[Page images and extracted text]
=== Section Start ===
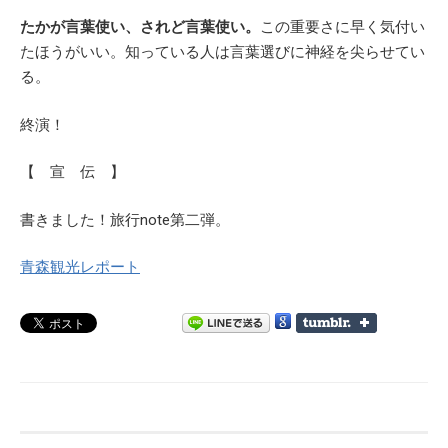
たかが言葉使い、されど言葉使い。
この重要さに早く気付い
たほうがいい。知っている人は言葉選びに神経を尖らせてい
る。
終演！
【 宣 伝 】
書きました！旅行note第二弾。
青森観光レポート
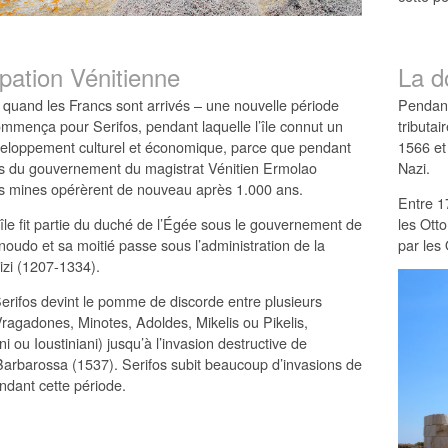
pation Vénitienne
La d
 quand les Francs sont arrivés – une nouvelle période
Pendant
mmença pour Serifos, pendant laquelle l’île connut un
tributai
eloppement culturel et économique, parce que pendant
1566 et
s du gouvernement du magistrat Vénitien Ermolao
Nazi.
es mines opérèrent de nouveau après 1.000 ans.
Entre 1
île fit partie du duché de l’Égée sous le gouvernement de
les Otto
oudo et sa moitié passe sous l’administration de la
par les 
izi (1207-1334).
Serifos devint le pomme de discorde entre plusieurs
Vragadones, Minotes, Adoldes, Mikelis ou Pikelis,
ni ou Ioustiniani) jusqu’à l’invasion destructive de
Barbarossa (1537). Serifos subit beaucoup d’invasions de
ndant cette période.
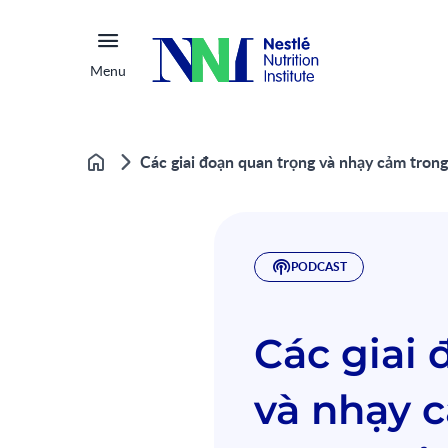
Menu
Các giai đoạn quan trọng và nhạy cảm trong 
Home
PODCAST
Các giai
và nhạy 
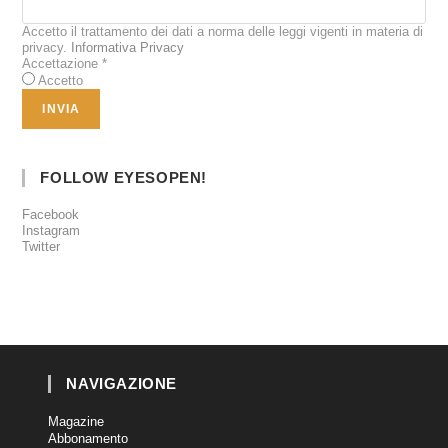
Accetto il trattamento dei dati a norma delle leggi vigenti in materia di
privacy.
Informativa Privacy
Accettazione
*
Accetto
FOLLOW EYESOPEN!
Facebook
Instagram
Twitter
NAVIGAZIONE
Magazine
Abbonamento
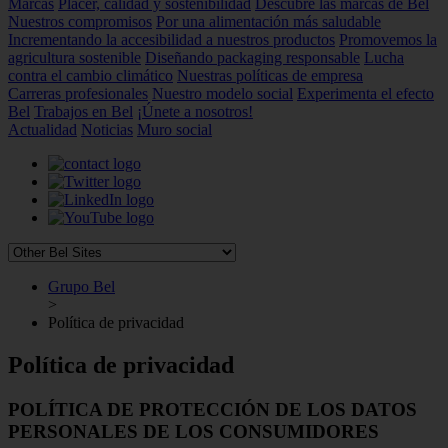
Marcas
Placer, calidad y sostenibilidad
Descubre las marcas de Bel
Nuestros compromisos
Por una alimentación más saludable
Incrementando la accesibilidad a nuestros productos
Promovemos la
agricultura sostenible
Diseñando packaging responsable
Lucha
contra el cambio climático
Nuestras políticas de empresa
Carreras profesionales
Nuestro modelo social
Experimenta el efecto
Bel
Trabajos en Bel
¡Únete a nosotros!
Actualidad
Noticias
Muro social
Grupo Bel
>
Política de privacidad
Política de privacidad
POLÍTICA DE PROTECCIÓN DE LOS DATOS
PERSONALES DE LOS CONSUMIDORES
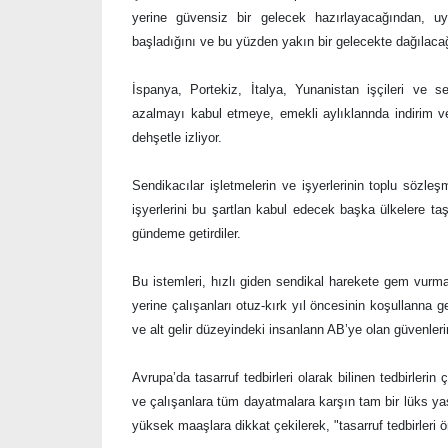
yerine güvensiz bir gelecek hazırlayacağından, u
başladığını ve bu yüzden yakın bir gelecekte dağılacağ
İspanya, Portekiz, İtalya, Yunanistan işçileri ve 
azalmayı kabul etmeye, emekli aylıklannda indirim ve
dehşetle izliyor.
Sendikacılar işletmelerin ve işyerlerinin toplu sözle
işyerlerini bu şartlan kabul edecek başka ülkelere taş
gündeme getirdiler.
Bu istemleri, hızlı giden sendikal harekete gem vurma
yerine çalışanları otuz-kırk yıl öncesinin koşullanna
ve alt gelir düzeyindeki insanlann AB’ye olan güvenlerini
Avrupa’da tasarruf tedbirleri olarak bilinen tedbirler
ve çalışanlara tüm dayatmalara karşın tam bir lüks y
yüksek maaşlara dikkat çekilerek, "tasarruf tedbirleri ö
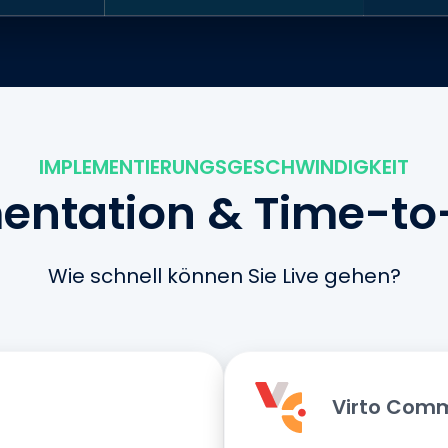
IMPLEMENTIERUNGSGESCHWINDIGKEIT
entation & Time-to
Wie schnell können Sie Live gehen?
Virto Com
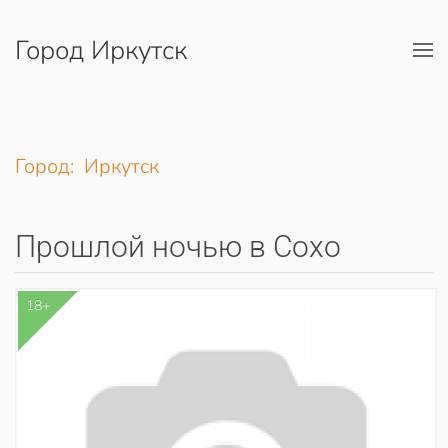
Город Иркутск
Перейти к содержимому
Город: Иркутск
Прошлой ночью в Сохо
18+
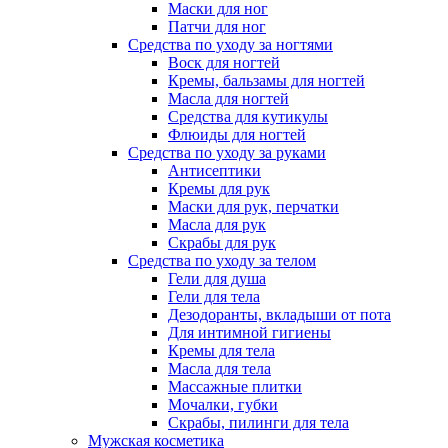
Маски для ног
Патчи для ног
Средства по уходу за ногтями
Воск для ногтей
Кремы, бальзамы для ногтей
Масла для ногтей
Средства для кутикулы
Флюиды для ногтей
Средства по уходу за руками
Антисептики
Кремы для рук
Маски для рук, перчатки
Масла для рук
Скрабы для рук
Средства по уходу за телом
Гели для душа
Гели для тела
Дезодоранты, вкладыши от пота
Для интимной гигиены
Кремы для тела
Масла для тела
Массажные плитки
Мочалки, губки
Скрабы, пилинги для тела
Мужская косметика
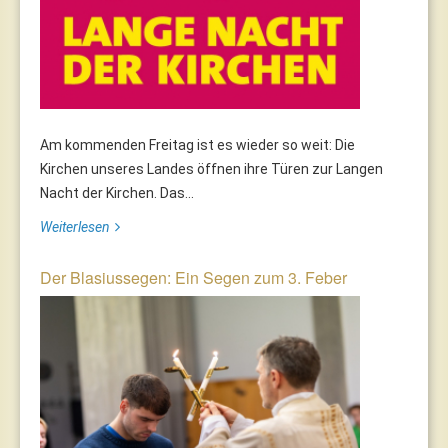
Am kommenden Freitag ist es wieder so weit: Die
Kirchen unseres Landes öffnen ihre Türen zur Langen
Nacht der Kirchen. Das...
Weiterlesen
Der Blasiussegen: Ein Segen zum 3. Feber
=== Section End ===
▶ _Task statement_
Go through the entries and return each line where the word "tasarruf" appears.

▶ _Solution to this task_
Avrupa’da tasarruf tedbirleri olarak bilinen tedbirler
yüksek maaşlara dikkat çekilerek, "tasarruf tedbirleri ö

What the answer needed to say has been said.